Une rare interview accordée au journal britannique mojo offre un début d’explication. Bien sûr, le natif de Detroit veut toujours éviter les répétitions, explorer des choses qu’il n’a jamais faites (peu importe que d’autres les aient déjà faites, note-t-il). Mais surtout, on a appris que Jack White, 46 ans, a décidé de changer radicalement son hygiène de vie depuis 2020, bannissant le sucre de son alimentation et entamant des jeûnes avancés, pour, dit-il, récupérer de l’énergie, une de ses nouvelles obsessions. était votrene renaîtra pas”, montré par ses nouveaux cheveux bleus, et “une expérience électrisante“, selon lui. D’où l’impression qu’il s’est enfoncé les doigts dans la douille. Littéralement. Il a aussi été tellement productif qu’il ne sortira pas un, mais deux albums cette année, le deuxième, entrant au ciel, plus paisible et bluesy, annoncé pour le 22 juillet.

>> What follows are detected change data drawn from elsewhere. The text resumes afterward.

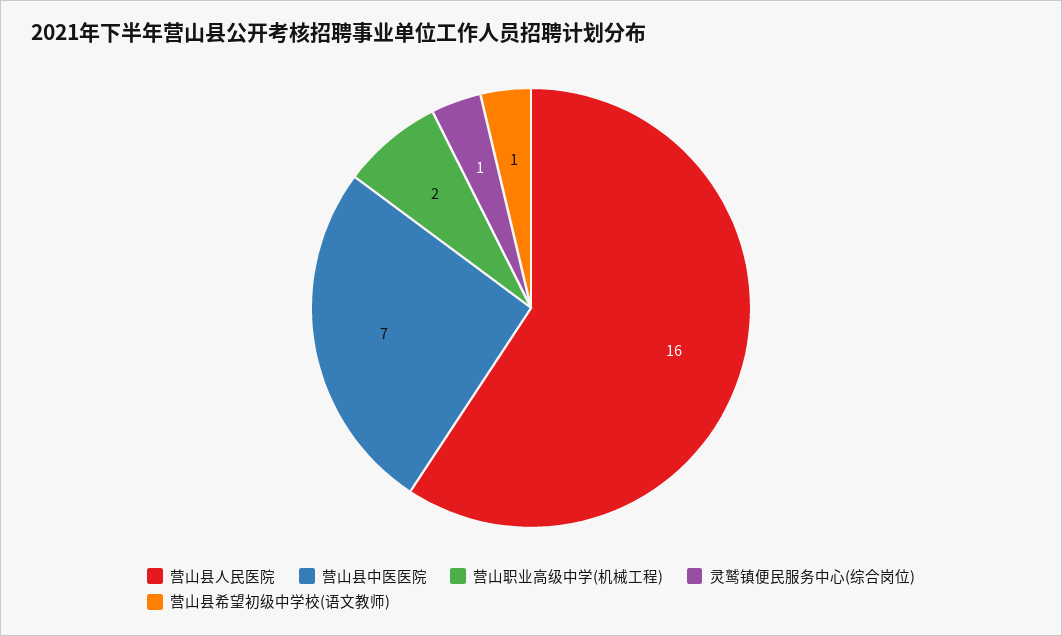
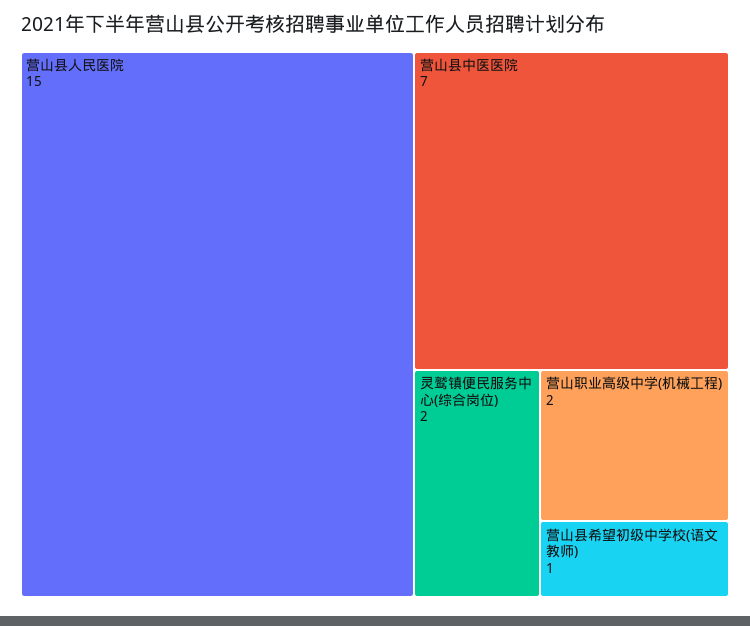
  {
-   "营山县人民医院": 16,
+   "营山县人民医院": 15,
    "营山县中医医院": 7,
    "营山职业高级中学(机械工程)": 2,
-   "灵鹫镇便民服务中心(综合岗位)": 1,
+   "灵鹫镇便民服务中心(综合岗位)": 2,
    "营山县希望初级中学校(语文教师)": 1
  }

Avec peur à l’aube, Jack White risque de surprendre et de déplaire. On peut trouver ce disque inaudible et totalement vain. Gageons que cela deviendra culte. Ne serait-ce que parce qu’il tente d’effacer le mot impossible du vocabulaire musical et annonce la folie qui s’annonce, d’où qu’elle vienne, il mérite d’être salué.

peur à l’aube par Jack White (Third Man Records) à partir du 8 avril
Jack White sera en concert en France cet été : 7 juillet à Lyon, 12 juillet à Carcassonne, 18-19 et 20 juillet à Paris (Olympia).